The task:
You are asked to repeat the listing word for word and to leave out its pictures.
= = =
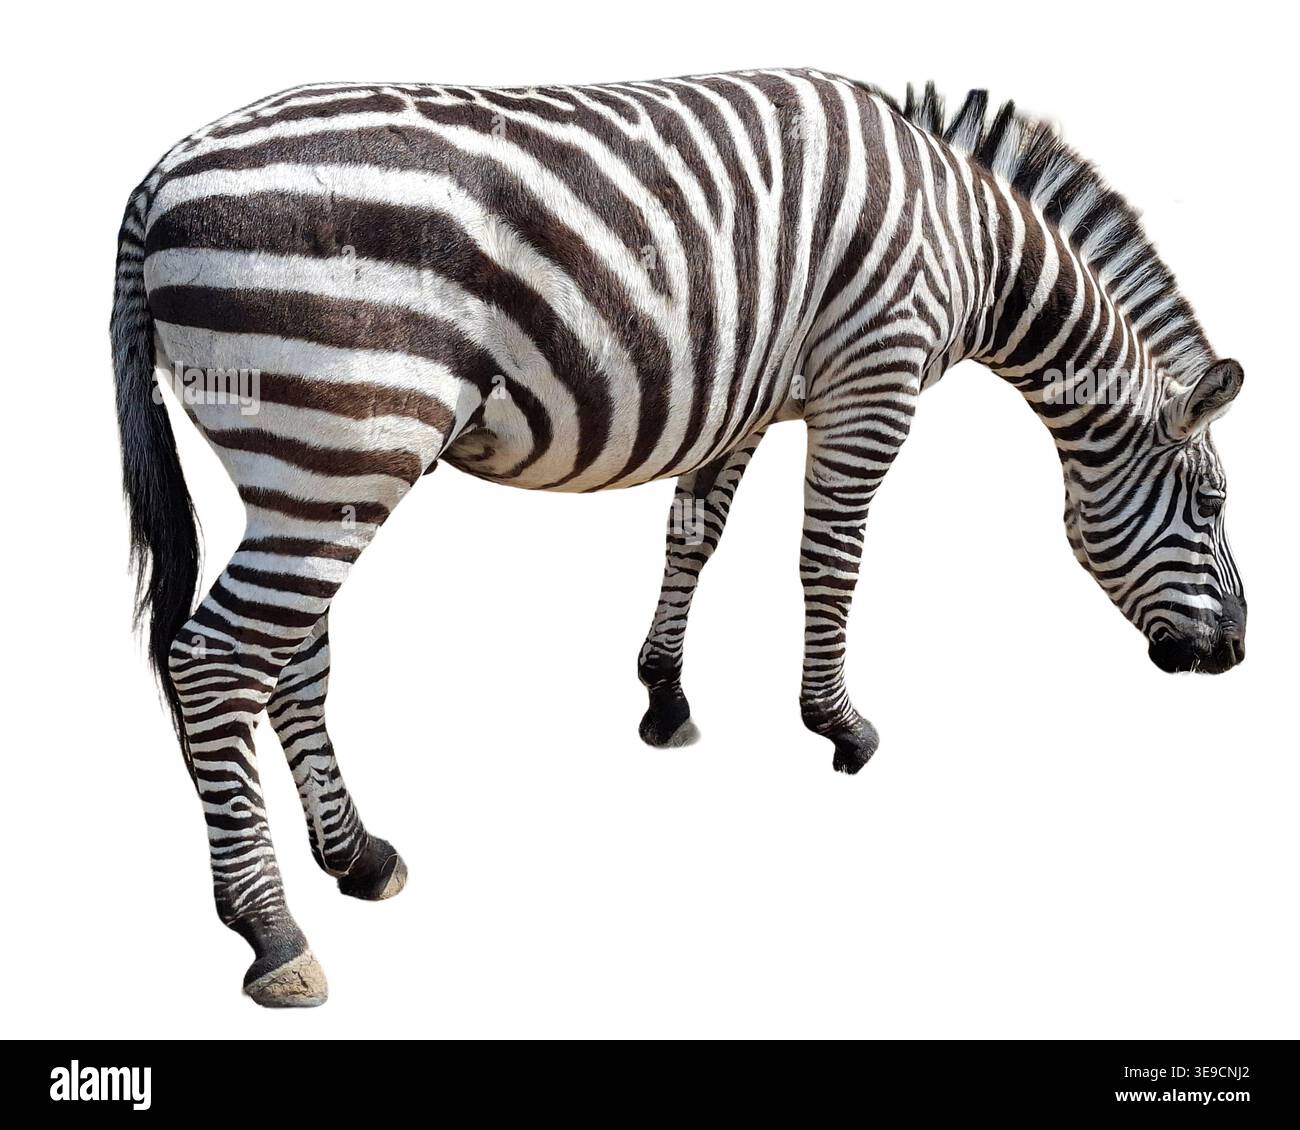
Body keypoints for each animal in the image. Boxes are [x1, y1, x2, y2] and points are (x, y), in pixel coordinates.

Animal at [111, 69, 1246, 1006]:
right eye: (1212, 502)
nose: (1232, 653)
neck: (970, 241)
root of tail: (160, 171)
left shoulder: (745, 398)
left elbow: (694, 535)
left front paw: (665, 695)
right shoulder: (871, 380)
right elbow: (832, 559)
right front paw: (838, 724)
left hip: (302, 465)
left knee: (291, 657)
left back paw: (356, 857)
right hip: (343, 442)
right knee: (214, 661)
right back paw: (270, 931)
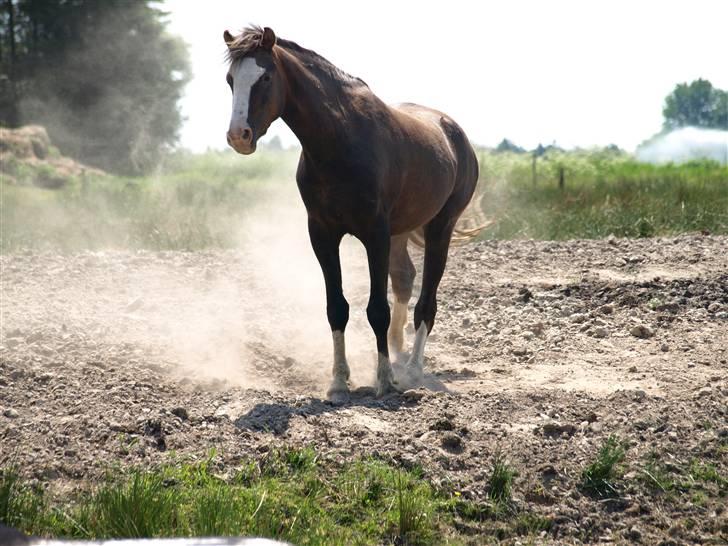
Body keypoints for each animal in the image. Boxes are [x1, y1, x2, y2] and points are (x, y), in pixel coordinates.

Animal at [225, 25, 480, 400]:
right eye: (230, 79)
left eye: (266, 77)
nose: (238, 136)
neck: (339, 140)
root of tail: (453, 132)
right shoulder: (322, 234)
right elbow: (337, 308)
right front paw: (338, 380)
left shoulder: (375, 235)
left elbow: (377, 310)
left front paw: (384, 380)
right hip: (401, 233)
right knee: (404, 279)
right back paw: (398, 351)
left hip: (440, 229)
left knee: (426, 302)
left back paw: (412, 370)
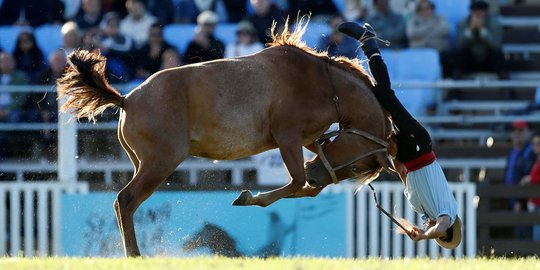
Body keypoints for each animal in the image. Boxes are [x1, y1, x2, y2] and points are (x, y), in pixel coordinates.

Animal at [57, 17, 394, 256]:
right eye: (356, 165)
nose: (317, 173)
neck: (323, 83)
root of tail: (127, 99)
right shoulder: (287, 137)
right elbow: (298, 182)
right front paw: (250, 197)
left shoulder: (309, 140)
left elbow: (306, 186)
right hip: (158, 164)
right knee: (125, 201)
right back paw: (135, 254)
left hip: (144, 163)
= = =
Response to this task:
Body keypoints for each animal in the image. Boxes are [x1, y1, x2, y2] and points are (x, y), in pixel coordinates.

Animal at [111, 69, 1246, 1006]:
right eye: (1212, 502)
nose: (1232, 653)
neck: (970, 241)
root of tail: (160, 171)
left shoulder: (745, 398)
left elbow: (694, 535)
left front paw: (665, 695)
right shoulder: (871, 380)
right elbow: (832, 559)
right front paw: (838, 724)
left hip: (302, 465)
left knee: (291, 657)
left back paw: (356, 857)
right hip: (343, 442)
right knee: (214, 661)
right back paw: (270, 931)
Body keypoints for each animal in the image. Boxes are [x1, y1, x2, y2] and points are (x, y), in pixel coordinates.

Animal at [225, 25, 480, 400]:
right eye: (230, 79)
left eye: (266, 77)
nose: (238, 136)
neck: (339, 140)
root of tail: (453, 132)
right shoulder: (322, 234)
right elbow: (337, 308)
right front paw: (338, 380)
left shoulder: (375, 235)
left elbow: (377, 310)
left front paw: (384, 380)
right hip: (401, 233)
right knee: (404, 279)
right back paw: (398, 351)
left hip: (440, 229)
left knee: (426, 302)
left back paw: (412, 370)
Body keypoints for each animal in the image. Boxes are [x1, y1, x2, y2] and points are (x, y), in pixel coordinates.

Animal at [57, 17, 394, 256]:
right eye: (356, 165)
nose: (317, 173)
neck: (323, 83)
root of tail: (127, 99)
right shoulder: (287, 137)
right elbow: (298, 182)
right front paw: (250, 197)
left shoulder: (309, 140)
left elbow: (306, 186)
right hip: (158, 164)
right knee: (125, 201)
right back paw: (135, 254)
left hip: (144, 163)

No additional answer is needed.